● What you should do
Output verbatim the lines of the listing below, from its first line up to and including the line that contains "tukemiseen ja kävijämäärämme".

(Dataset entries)
+ + + +
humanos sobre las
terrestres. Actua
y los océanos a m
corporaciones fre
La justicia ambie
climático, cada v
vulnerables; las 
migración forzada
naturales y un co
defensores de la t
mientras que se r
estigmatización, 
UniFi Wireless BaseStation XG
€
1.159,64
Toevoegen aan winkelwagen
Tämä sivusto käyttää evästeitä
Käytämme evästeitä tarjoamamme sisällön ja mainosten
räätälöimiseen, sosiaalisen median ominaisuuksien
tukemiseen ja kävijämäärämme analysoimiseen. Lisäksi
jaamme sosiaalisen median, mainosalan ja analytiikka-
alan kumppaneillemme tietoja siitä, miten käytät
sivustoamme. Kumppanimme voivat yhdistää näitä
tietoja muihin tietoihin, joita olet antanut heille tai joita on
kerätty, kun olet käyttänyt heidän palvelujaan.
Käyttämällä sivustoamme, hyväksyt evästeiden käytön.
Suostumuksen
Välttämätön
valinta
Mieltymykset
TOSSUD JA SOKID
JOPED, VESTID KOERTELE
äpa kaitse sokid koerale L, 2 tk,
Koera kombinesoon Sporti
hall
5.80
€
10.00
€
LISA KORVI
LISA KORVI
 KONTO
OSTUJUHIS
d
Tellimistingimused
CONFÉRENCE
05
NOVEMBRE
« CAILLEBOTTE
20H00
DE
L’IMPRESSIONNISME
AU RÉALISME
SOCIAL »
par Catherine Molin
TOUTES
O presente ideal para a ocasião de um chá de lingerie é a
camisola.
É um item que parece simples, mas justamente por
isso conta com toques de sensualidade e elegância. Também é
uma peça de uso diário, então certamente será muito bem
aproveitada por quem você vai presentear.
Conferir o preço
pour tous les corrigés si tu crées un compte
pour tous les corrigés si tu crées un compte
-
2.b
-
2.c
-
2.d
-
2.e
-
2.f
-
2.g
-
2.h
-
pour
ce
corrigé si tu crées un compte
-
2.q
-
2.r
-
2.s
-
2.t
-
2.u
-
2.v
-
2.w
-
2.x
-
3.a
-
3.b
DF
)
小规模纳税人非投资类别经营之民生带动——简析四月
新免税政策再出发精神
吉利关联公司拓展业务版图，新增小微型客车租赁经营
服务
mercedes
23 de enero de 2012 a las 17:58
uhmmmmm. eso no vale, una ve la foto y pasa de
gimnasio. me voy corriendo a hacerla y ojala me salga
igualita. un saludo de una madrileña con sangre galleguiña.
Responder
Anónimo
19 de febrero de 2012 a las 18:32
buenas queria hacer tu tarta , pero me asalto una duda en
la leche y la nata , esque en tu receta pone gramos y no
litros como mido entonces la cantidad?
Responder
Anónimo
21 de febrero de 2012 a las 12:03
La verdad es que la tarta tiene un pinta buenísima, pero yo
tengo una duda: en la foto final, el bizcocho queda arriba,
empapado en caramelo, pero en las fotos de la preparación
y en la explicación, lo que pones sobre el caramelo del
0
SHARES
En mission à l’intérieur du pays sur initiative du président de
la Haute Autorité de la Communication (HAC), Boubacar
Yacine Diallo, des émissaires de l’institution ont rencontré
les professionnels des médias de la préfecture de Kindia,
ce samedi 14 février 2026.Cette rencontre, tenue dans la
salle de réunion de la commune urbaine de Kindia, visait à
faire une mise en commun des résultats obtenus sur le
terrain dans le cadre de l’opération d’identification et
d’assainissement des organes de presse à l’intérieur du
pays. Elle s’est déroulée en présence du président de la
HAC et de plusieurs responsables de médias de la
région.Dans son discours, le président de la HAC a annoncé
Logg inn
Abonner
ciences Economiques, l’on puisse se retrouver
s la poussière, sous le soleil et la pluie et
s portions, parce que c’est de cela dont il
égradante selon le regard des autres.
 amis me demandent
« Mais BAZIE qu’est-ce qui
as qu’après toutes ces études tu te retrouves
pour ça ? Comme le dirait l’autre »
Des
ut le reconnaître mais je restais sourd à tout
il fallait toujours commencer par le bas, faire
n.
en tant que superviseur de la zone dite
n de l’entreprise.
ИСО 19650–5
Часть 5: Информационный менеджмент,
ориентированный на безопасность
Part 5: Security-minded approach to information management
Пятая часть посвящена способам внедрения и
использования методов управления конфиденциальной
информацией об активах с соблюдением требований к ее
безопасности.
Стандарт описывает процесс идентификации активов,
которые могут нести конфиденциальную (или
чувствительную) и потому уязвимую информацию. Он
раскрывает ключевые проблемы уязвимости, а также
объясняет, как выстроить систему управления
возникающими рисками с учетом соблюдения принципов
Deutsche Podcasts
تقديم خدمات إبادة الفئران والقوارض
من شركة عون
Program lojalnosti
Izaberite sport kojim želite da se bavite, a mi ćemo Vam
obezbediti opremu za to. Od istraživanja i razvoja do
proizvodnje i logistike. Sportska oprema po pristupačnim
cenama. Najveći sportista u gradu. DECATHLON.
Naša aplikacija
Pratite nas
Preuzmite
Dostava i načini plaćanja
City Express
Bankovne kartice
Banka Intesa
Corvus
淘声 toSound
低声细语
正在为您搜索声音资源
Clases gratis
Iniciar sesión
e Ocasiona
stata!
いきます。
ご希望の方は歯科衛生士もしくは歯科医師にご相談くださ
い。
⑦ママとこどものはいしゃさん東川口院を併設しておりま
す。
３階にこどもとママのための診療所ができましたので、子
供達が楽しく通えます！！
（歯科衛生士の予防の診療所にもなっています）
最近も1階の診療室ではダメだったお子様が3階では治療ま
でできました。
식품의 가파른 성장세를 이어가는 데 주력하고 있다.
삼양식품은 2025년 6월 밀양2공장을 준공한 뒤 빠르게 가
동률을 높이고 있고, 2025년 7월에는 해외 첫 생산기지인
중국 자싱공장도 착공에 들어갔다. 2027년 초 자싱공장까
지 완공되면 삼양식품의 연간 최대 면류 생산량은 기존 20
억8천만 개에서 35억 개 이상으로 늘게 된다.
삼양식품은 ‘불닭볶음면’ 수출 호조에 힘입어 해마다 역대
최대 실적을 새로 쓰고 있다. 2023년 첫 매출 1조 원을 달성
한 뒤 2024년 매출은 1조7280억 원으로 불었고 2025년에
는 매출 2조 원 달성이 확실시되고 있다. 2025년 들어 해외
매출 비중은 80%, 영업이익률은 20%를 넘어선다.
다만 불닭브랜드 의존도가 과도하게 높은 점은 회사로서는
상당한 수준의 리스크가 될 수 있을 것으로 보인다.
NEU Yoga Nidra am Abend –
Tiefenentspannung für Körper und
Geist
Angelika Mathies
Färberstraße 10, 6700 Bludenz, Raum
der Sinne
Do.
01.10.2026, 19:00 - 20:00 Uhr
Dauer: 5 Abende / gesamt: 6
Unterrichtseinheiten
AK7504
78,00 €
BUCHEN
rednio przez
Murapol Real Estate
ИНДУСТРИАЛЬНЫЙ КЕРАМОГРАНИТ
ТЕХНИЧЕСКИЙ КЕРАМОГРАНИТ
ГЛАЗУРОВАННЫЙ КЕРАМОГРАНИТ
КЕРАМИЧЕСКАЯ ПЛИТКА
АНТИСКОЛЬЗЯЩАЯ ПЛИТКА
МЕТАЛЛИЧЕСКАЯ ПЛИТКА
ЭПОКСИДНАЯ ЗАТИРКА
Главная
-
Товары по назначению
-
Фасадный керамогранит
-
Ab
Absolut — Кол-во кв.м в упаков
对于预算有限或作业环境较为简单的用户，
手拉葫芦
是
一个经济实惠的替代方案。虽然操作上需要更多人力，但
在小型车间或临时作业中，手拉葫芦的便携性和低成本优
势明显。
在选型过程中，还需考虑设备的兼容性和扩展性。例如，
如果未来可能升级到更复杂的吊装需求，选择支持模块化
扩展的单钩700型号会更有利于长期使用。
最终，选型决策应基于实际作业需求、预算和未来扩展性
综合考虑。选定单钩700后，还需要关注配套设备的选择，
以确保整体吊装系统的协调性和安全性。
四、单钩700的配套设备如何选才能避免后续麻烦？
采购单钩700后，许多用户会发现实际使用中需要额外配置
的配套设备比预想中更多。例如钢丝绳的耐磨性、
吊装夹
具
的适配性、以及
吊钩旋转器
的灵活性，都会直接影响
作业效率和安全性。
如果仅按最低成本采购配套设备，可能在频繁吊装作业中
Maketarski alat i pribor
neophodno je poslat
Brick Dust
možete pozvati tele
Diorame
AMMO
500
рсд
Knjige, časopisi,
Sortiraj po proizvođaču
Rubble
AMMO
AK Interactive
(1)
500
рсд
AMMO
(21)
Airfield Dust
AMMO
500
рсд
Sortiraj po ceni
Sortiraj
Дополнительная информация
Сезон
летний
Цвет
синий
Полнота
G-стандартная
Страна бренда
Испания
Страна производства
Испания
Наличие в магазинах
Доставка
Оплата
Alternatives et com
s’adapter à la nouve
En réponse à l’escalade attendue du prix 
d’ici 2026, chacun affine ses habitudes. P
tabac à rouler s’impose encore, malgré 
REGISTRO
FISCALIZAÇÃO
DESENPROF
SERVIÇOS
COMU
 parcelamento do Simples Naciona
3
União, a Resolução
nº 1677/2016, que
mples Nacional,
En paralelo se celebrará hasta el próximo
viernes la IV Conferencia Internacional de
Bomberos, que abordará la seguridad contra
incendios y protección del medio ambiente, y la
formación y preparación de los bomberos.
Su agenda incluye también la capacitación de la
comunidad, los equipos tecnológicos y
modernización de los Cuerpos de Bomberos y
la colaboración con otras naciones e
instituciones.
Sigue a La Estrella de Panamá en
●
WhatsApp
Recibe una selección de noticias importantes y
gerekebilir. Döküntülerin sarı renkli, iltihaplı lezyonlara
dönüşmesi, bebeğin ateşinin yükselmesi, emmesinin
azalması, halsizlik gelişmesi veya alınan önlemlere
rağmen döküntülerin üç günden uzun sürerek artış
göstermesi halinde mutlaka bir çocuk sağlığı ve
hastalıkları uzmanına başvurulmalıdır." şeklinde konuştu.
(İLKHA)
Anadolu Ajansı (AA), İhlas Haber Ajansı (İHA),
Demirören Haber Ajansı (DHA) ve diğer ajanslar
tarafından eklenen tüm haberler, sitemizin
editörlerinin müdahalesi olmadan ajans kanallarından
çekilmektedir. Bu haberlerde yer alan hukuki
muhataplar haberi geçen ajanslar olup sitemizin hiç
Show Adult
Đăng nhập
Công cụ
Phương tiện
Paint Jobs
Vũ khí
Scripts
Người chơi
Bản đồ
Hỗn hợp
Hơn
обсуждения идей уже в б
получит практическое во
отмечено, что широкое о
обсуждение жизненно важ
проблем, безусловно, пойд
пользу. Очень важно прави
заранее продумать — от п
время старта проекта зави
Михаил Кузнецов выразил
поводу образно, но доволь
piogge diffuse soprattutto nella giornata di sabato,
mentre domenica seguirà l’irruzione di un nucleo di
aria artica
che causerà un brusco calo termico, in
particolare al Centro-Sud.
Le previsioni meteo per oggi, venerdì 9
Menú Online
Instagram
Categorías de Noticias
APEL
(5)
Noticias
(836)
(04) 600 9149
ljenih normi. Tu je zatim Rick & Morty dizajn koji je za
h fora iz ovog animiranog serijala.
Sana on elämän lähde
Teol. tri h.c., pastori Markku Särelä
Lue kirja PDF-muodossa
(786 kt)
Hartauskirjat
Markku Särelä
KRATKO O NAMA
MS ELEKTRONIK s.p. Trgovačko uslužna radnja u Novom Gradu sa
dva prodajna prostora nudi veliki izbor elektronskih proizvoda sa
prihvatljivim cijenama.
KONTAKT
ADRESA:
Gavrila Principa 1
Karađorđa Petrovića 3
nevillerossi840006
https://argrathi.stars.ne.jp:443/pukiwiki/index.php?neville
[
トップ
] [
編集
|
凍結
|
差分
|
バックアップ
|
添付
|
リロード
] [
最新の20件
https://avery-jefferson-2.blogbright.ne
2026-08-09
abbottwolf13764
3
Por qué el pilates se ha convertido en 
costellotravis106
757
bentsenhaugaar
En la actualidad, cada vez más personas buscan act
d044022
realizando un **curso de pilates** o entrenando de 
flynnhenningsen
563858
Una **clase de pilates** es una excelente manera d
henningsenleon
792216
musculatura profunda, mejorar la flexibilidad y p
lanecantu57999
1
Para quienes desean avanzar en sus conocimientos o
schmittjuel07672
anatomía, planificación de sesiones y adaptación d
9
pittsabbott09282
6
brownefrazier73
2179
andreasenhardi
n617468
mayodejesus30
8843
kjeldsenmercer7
+ + + +
● Answer section
humanos sobre las
terrestres. Actua
y los océanos a m
corporaciones fre
La justicia ambie
climático, cada v
vulnerables; las 
migración forzada
naturales y un co
defensores de la t
mientras que se r
estigmatización, 
UniFi Wireless BaseStation XG
€
1.159,64
Toevoegen aan winkelwagen
Tämä sivusto käyttää evästeitä
Käytämme evästeitä tarjoamamme sisällön ja mainosten
räätälöimiseen, sosiaalisen median ominaisuuksien
tukemiseen ja kävijämäärämme analysoimiseen. Lisäksi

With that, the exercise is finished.